Paul Roiff has been pounding the table the loudest so far. But you can bet he won't be the last.
Even Roiff knows he's in a bad place: He's a developer playing the "not in my backyard" card as the Massachusetts Turnpike Authority entertains "air rights" proposals for the three-mile stretch of highway that cuts through the city like an ugly scar. And who can blame him? For a guy who began as a real estate agent renting $90-a-month apartments to students in Allston-Brighton life is very good.
Downstairs in the 102-year-old Pope Building at 223 Columbus Ave., his Mistral is one of the trendiest restaurants in town. It's a place where starters like the confit of duck go for $18; the Dover sole meuniere goes for $40, the roast rack of Colorado lamb for $39. Upstairs his $1.5 million condominium commands some of the South End's best views.
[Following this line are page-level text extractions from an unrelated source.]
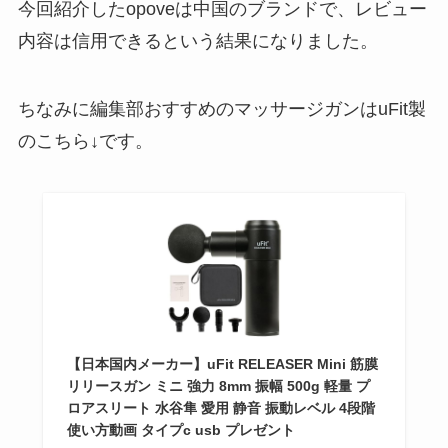
今回紹介したopoveは中国のブランドで、レビュー
内容は信用できるという結果になりました。
ちなみに編集部おすすめのマッサージガンはuFit製
のこちら↓です。
【日本国内メーカー】uFit RELEASER Mini 筋膜
リリースガン ミニ 強力 8mm 振幅 500g 軽量 プ
ロアスリート 水谷隼 愛用 静音 振動レベル 4段階
使い方動画 タイプc usb プレゼント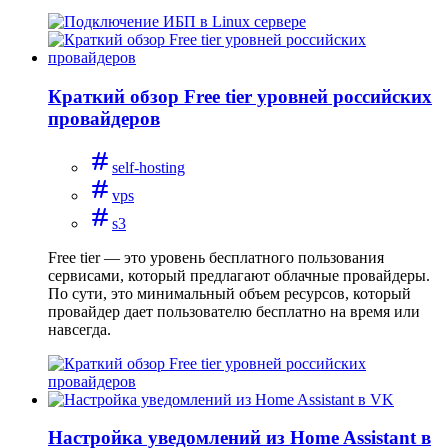
Краткий обзор Free tier уровней российских
провайдеров
self-hosting
vps
s3
Free tier — это уровень бесплатного пользования
сервисами, который предлагают облачные провайдеры.
По сути, это минимальный объем ресурсов, который
провайдер дает пользователю бесплатно на время или
навсегда.
Настройка уведомлений из Home Assistant в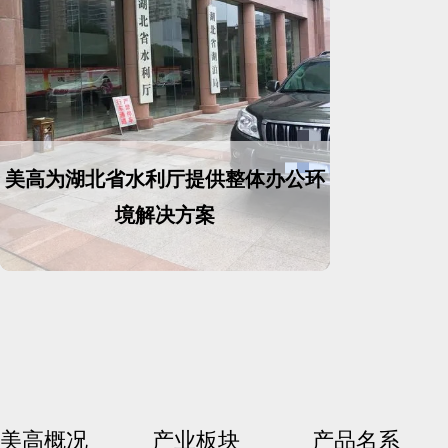
美高为湖北省水利厅提供整体办公环
境解决方案
美高概况
产业板块
产品名系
At least up to now. What has Roiff worried is what he thinks fellow Boston developer Arthur Winn and turnpike boss Jim Kerasiotes, two men he has never met, have in mind for his neighborhood.
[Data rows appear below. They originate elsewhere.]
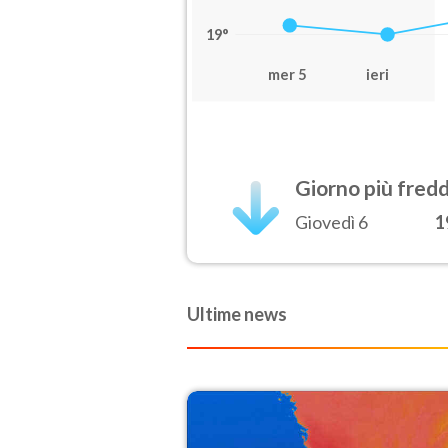
19°
mer 5
ieri
Giorno più fred
Giovedì 6
1
Ultime news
While the proposed $475 million, 59-story Millennium Project at Massachusetts Avenue has gotten all the headlines, more behemoths are on the way. Next up: Winn's $350 million, two-tower complex that would straddle the turnpike between Beacon and Clarendon.
A Winn spokesman declined to comment. But here's what I'm told to expect:
- One tower, on so-called Parcel 16, would be 38 stories high. It would contain a 200-room hotel, about 100 condos, and an urban spa along the lines of the elite Canyon Ranch Health Resorts in Las Vegas, Tucson, and Lenox, Mass., where prices range from $3,000 and up for a week's stay. Can you imagine getting a herbal wrap or a hydromassage over the pike at rush hour?
- The other tower, on Parcel 17, would be 33 stories of market-rate housing, with 330 units in all. The Boston architects, CBT, have been told to find a way to include an affordable housing component.
Winn, a respected developer whose projects include the Bostonian hotel, has been talking with both the Turnpike Authority and the Boston Redevelopment Authority. Look for an announcement in 60 days.
Roiff, the developer, isn't waiting. As a mayoral appointee to an advisory committee overseeing the air rights development of the pike in the city, Roiff has been by far the noisiest member of the panel. More than a few have wondered whether his opposition doesn't have something to do with the fact that the Winn development would blot out his penthouse views on two sides.
The relationship between the Strategic Development Study Committee and the Turnpike Authority has been, to be kind, contentious. Committee members complain of the turnpike's "bullying approach"; some are not nearly so kind about Kerasiotes, the chairman.
"We haven't felt like they have dealt with us honestly and upfront," says Roiff. Of his fellow committee members, Roiff is hardly kinder: "Nobody says anything at the meetings. We look at slide shows. We are like 3-year-olds."
Roiff complains that Kerasiotes' goal is to maximize revenue for the turnpike to pay for the Big Dig, and the neighborhoods be damned. Kerasiotes says development revenues have nothing to do with the Big Dig, but he is interested in getting full value for the air rights as a way to reduce pressure on tolls.
"I'm treating this no differently than Paul Roiff would treat any piece of property he owns," says Kerasiotes.
The Millennium debate has far to go. The debate over the Winn proposal hasn't even begun. And there are certainly others to come. What we are seeing is a not-so-silent war over development, a war that will test whether Boston can finally heal the scar left by the turnpike.
This is a war that needs to be fought in the open, based on what is right for the city -- not on whose penthouse view is being blocked or which proposal will raise the last dollar for the turnpike.